The Focus Fusion Society Forums Policy Strategizing Reply To: Set up a holding company

#9062
Rezwan
Participant

I do think the first step is to see if Ed can commit to developing (or, if it already exists, publicizing) a budget that includes alternatives. I’m sure he’s thought about it, and such a thing exists in a drawer somewhere.

Actually, a pre-cursor for this (if they haven’t got a budget already hidden away) is ReNeW type documents. (“ReNeW” stands for “Research Needs Workshop” – so they have a workshop where they assemble experts to study the needs of each thing they’re thinking of doing. This kind of doc is a pre-requisite to give them validation for funding something.) So you’d need some respected/admired plasma physicists to draft said ReNeW docs which can then be used as the basis of a budget estimate and mandate for funding towards alternatives.

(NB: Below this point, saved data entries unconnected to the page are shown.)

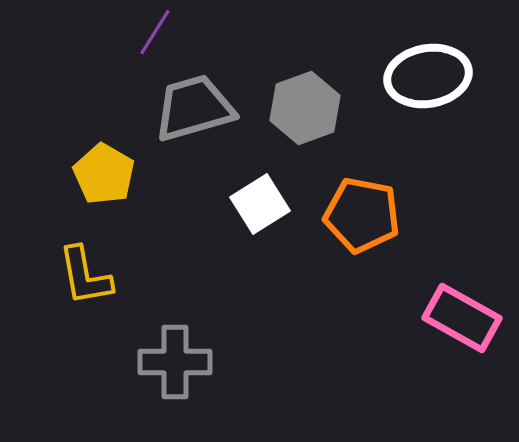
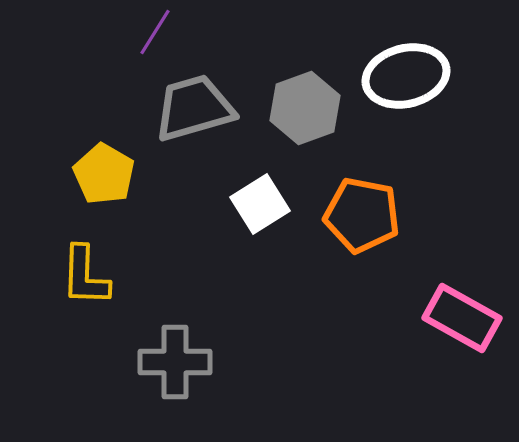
white ellipse: moved 22 px left; rotated 4 degrees counterclockwise
yellow L-shape: rotated 12 degrees clockwise
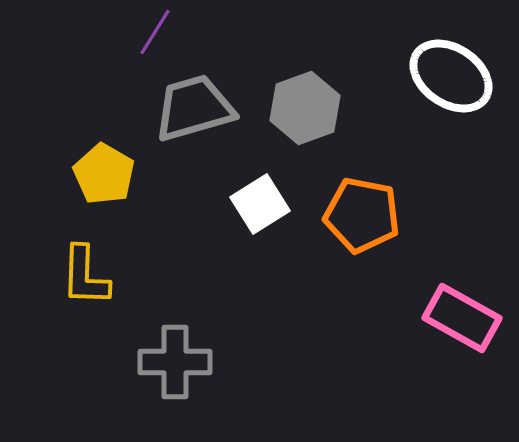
white ellipse: moved 45 px right; rotated 48 degrees clockwise
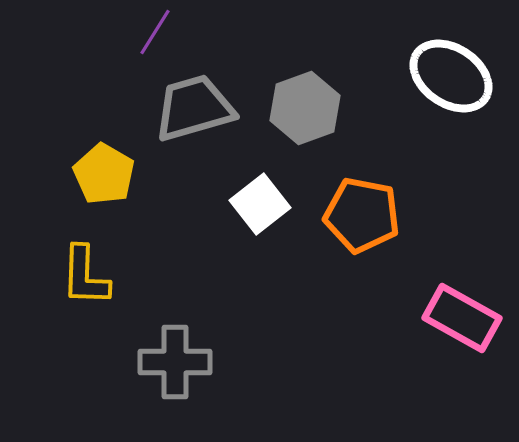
white square: rotated 6 degrees counterclockwise
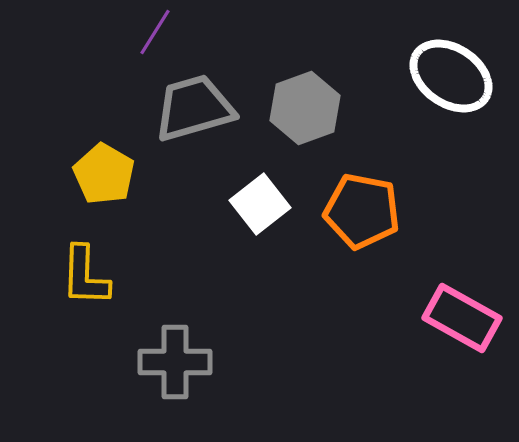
orange pentagon: moved 4 px up
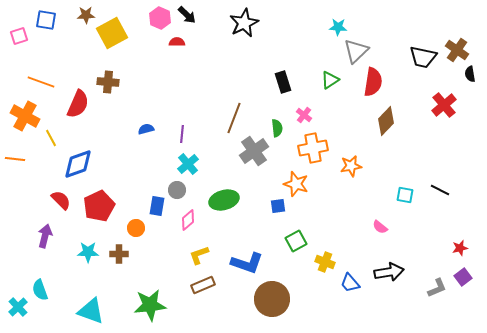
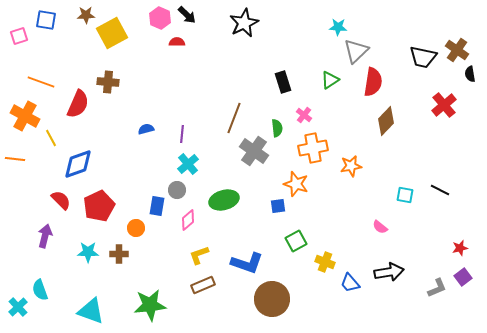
gray cross at (254, 151): rotated 20 degrees counterclockwise
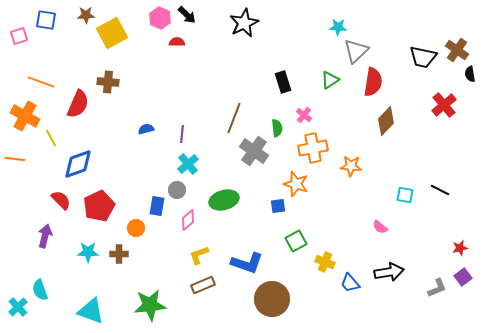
orange star at (351, 166): rotated 15 degrees clockwise
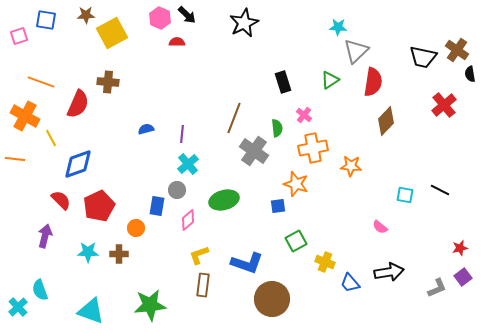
brown rectangle at (203, 285): rotated 60 degrees counterclockwise
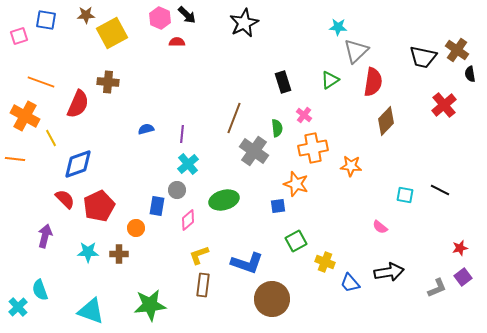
red semicircle at (61, 200): moved 4 px right, 1 px up
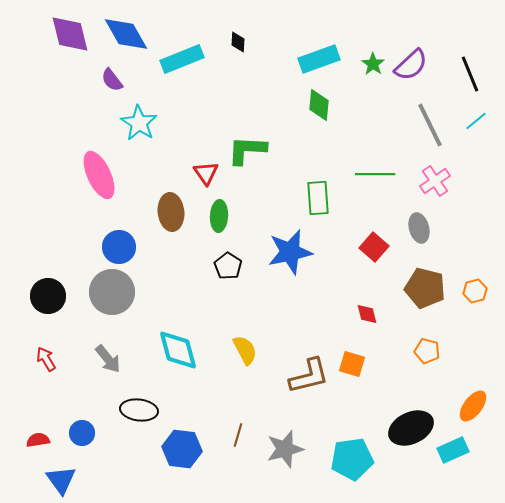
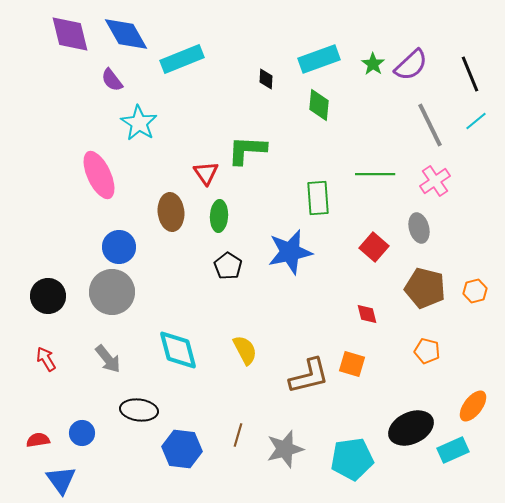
black diamond at (238, 42): moved 28 px right, 37 px down
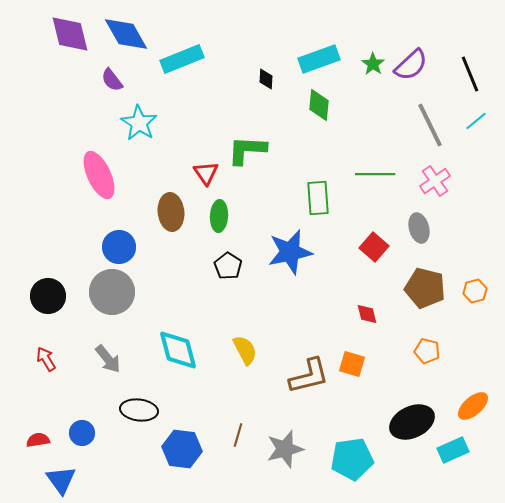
orange ellipse at (473, 406): rotated 12 degrees clockwise
black ellipse at (411, 428): moved 1 px right, 6 px up
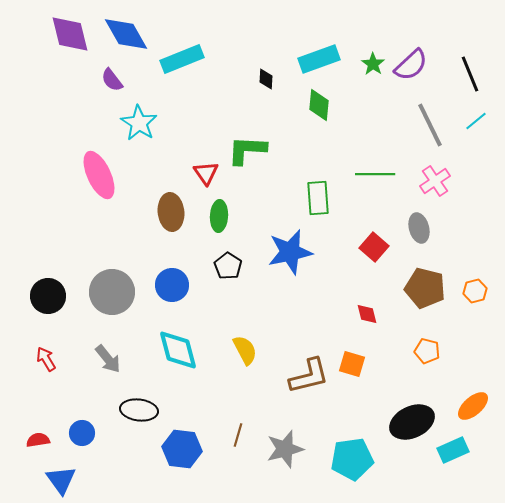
blue circle at (119, 247): moved 53 px right, 38 px down
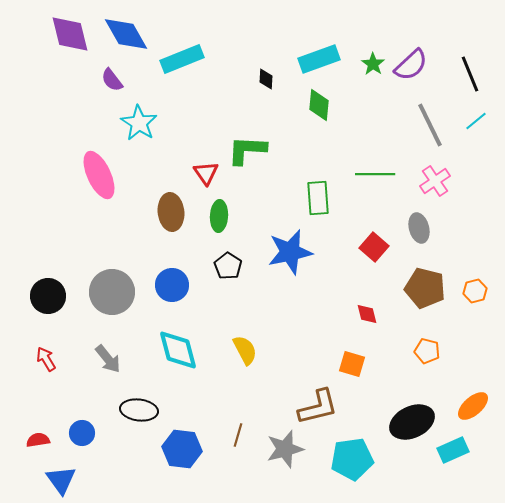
brown L-shape at (309, 376): moved 9 px right, 31 px down
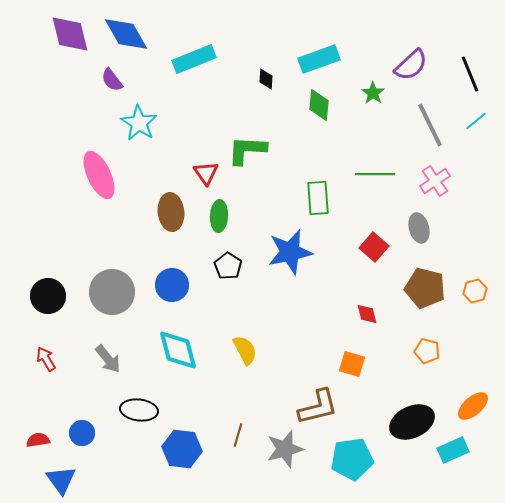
cyan rectangle at (182, 59): moved 12 px right
green star at (373, 64): moved 29 px down
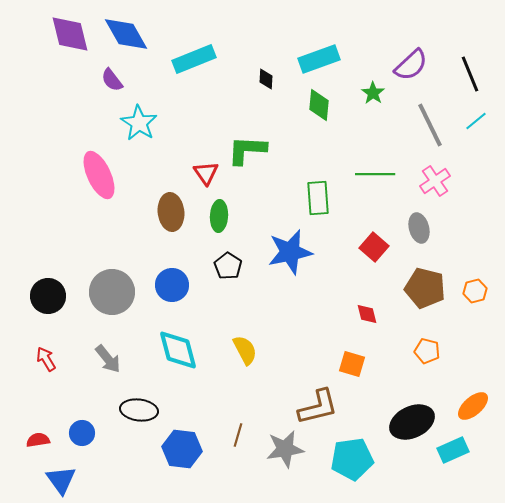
gray star at (285, 449): rotated 6 degrees clockwise
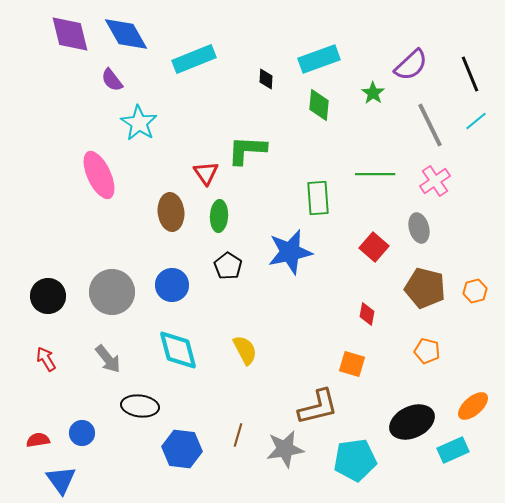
red diamond at (367, 314): rotated 25 degrees clockwise
black ellipse at (139, 410): moved 1 px right, 4 px up
cyan pentagon at (352, 459): moved 3 px right, 1 px down
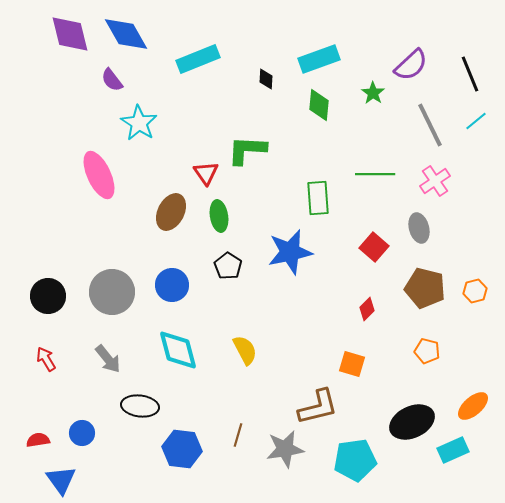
cyan rectangle at (194, 59): moved 4 px right
brown ellipse at (171, 212): rotated 33 degrees clockwise
green ellipse at (219, 216): rotated 12 degrees counterclockwise
red diamond at (367, 314): moved 5 px up; rotated 35 degrees clockwise
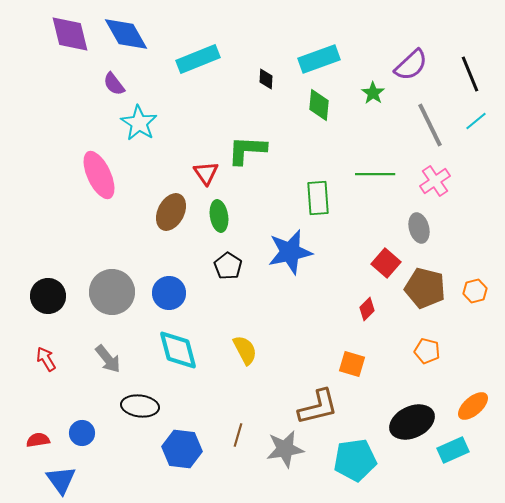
purple semicircle at (112, 80): moved 2 px right, 4 px down
red square at (374, 247): moved 12 px right, 16 px down
blue circle at (172, 285): moved 3 px left, 8 px down
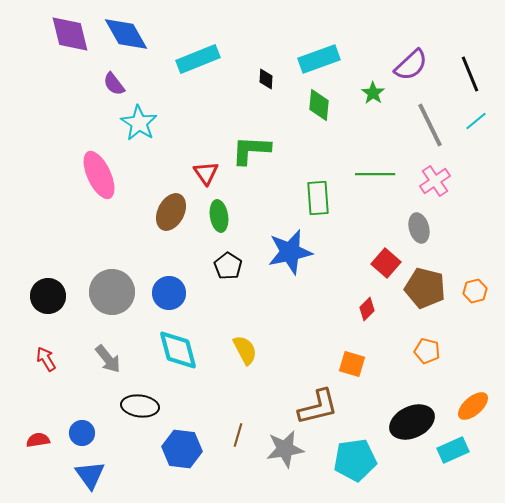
green L-shape at (247, 150): moved 4 px right
blue triangle at (61, 480): moved 29 px right, 5 px up
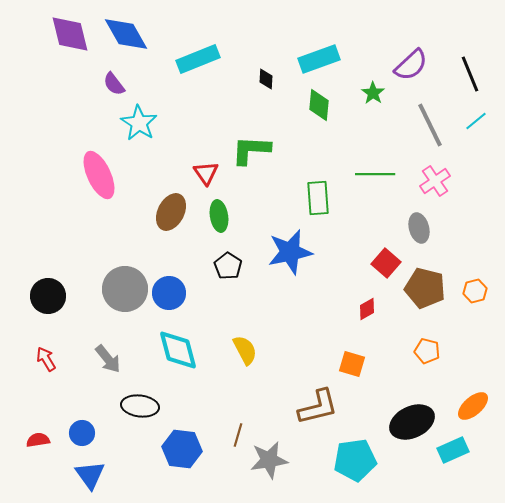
gray circle at (112, 292): moved 13 px right, 3 px up
red diamond at (367, 309): rotated 15 degrees clockwise
gray star at (285, 449): moved 16 px left, 11 px down
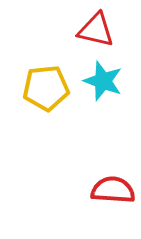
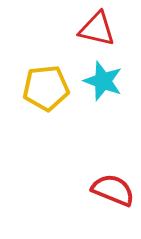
red triangle: moved 1 px right, 1 px up
red semicircle: rotated 18 degrees clockwise
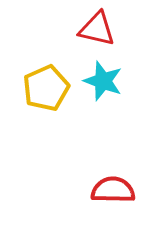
yellow pentagon: rotated 18 degrees counterclockwise
red semicircle: rotated 21 degrees counterclockwise
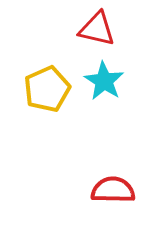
cyan star: moved 1 px right; rotated 12 degrees clockwise
yellow pentagon: moved 1 px right, 1 px down
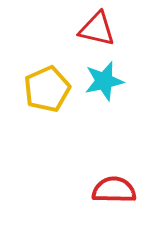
cyan star: rotated 27 degrees clockwise
red semicircle: moved 1 px right
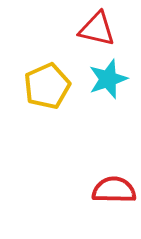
cyan star: moved 4 px right, 2 px up; rotated 6 degrees counterclockwise
yellow pentagon: moved 3 px up
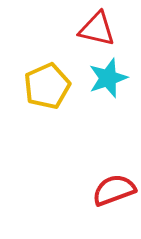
cyan star: moved 1 px up
red semicircle: rotated 21 degrees counterclockwise
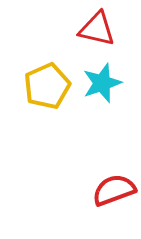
cyan star: moved 6 px left, 5 px down
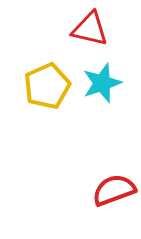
red triangle: moved 7 px left
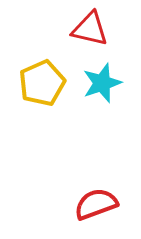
yellow pentagon: moved 5 px left, 3 px up
red semicircle: moved 18 px left, 14 px down
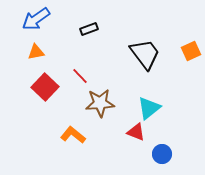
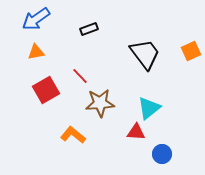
red square: moved 1 px right, 3 px down; rotated 16 degrees clockwise
red triangle: rotated 18 degrees counterclockwise
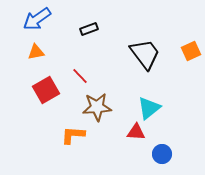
blue arrow: moved 1 px right
brown star: moved 3 px left, 4 px down
orange L-shape: rotated 35 degrees counterclockwise
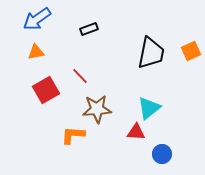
black trapezoid: moved 6 px right, 1 px up; rotated 48 degrees clockwise
brown star: moved 2 px down
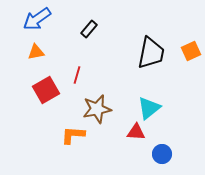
black rectangle: rotated 30 degrees counterclockwise
red line: moved 3 px left, 1 px up; rotated 60 degrees clockwise
brown star: rotated 8 degrees counterclockwise
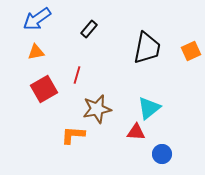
black trapezoid: moved 4 px left, 5 px up
red square: moved 2 px left, 1 px up
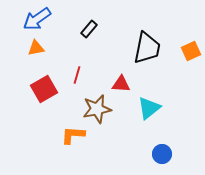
orange triangle: moved 4 px up
red triangle: moved 15 px left, 48 px up
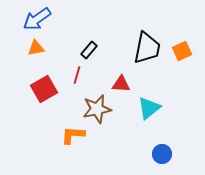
black rectangle: moved 21 px down
orange square: moved 9 px left
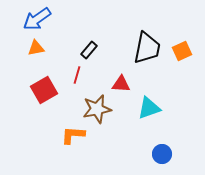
red square: moved 1 px down
cyan triangle: rotated 20 degrees clockwise
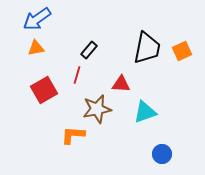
cyan triangle: moved 4 px left, 4 px down
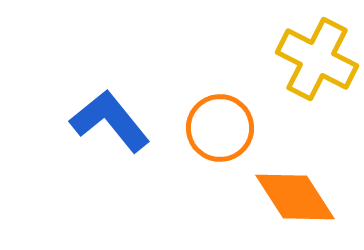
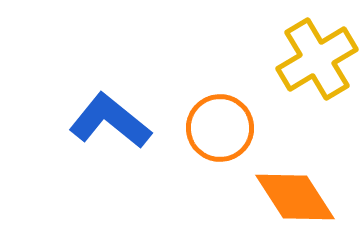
yellow cross: rotated 32 degrees clockwise
blue L-shape: rotated 12 degrees counterclockwise
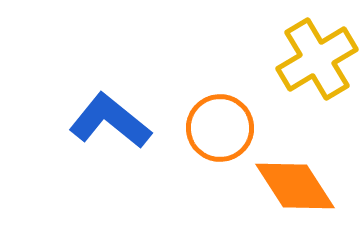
orange diamond: moved 11 px up
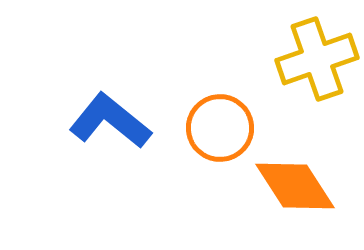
yellow cross: rotated 12 degrees clockwise
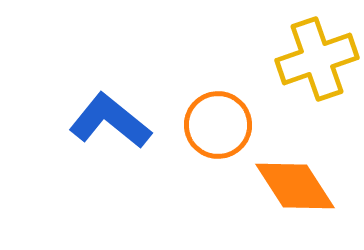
orange circle: moved 2 px left, 3 px up
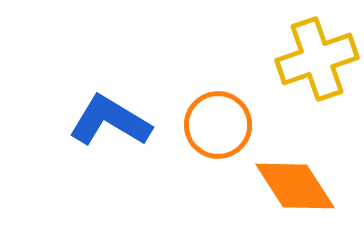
blue L-shape: rotated 8 degrees counterclockwise
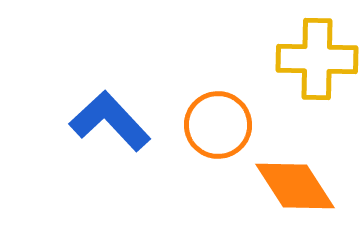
yellow cross: rotated 20 degrees clockwise
blue L-shape: rotated 16 degrees clockwise
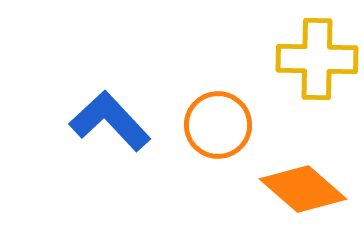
orange diamond: moved 8 px right, 3 px down; rotated 16 degrees counterclockwise
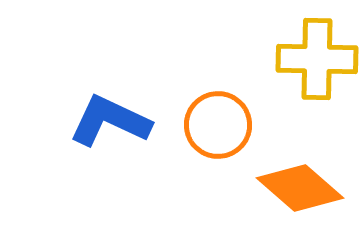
blue L-shape: rotated 22 degrees counterclockwise
orange diamond: moved 3 px left, 1 px up
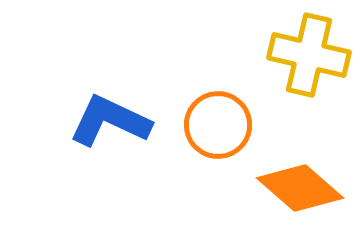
yellow cross: moved 8 px left, 4 px up; rotated 12 degrees clockwise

This is a big bureaucracy you’re working with.

Then, you’d have to get everyone on board that this doesn’t undermine the fusion effort, but makes a case for increased funding. If you try to take away from one group to give to another, you’ll have a protracted, wasteful battle. If you’re upset by the tokamak spending, fear not. Funding other projects might yield results that allow for a shut down of the project because of success elsewhere. It seems probable that a lot of fusion scientists would think advanced fuels and ICC’s are a waste of time and we need to keep the tokamak online as it’s the only hope of fusion success.

Now, once you get someone to commit to doing the ReNeW docs and devising a new budget, that’s when you need the letter-writing campaign, to urge budget committees to approve the budget, urge your representatives to pass it, to allow for government spending in our imminent “cuts across the board” climate. I think energy has a strong direct case for funding from increased oil and gas taxes, as the energy industry spends one tenth of the industry average on R&D.

Others would disagree, and so you see our argument isn’t with the government officials, but with a lot of our fellow citizens.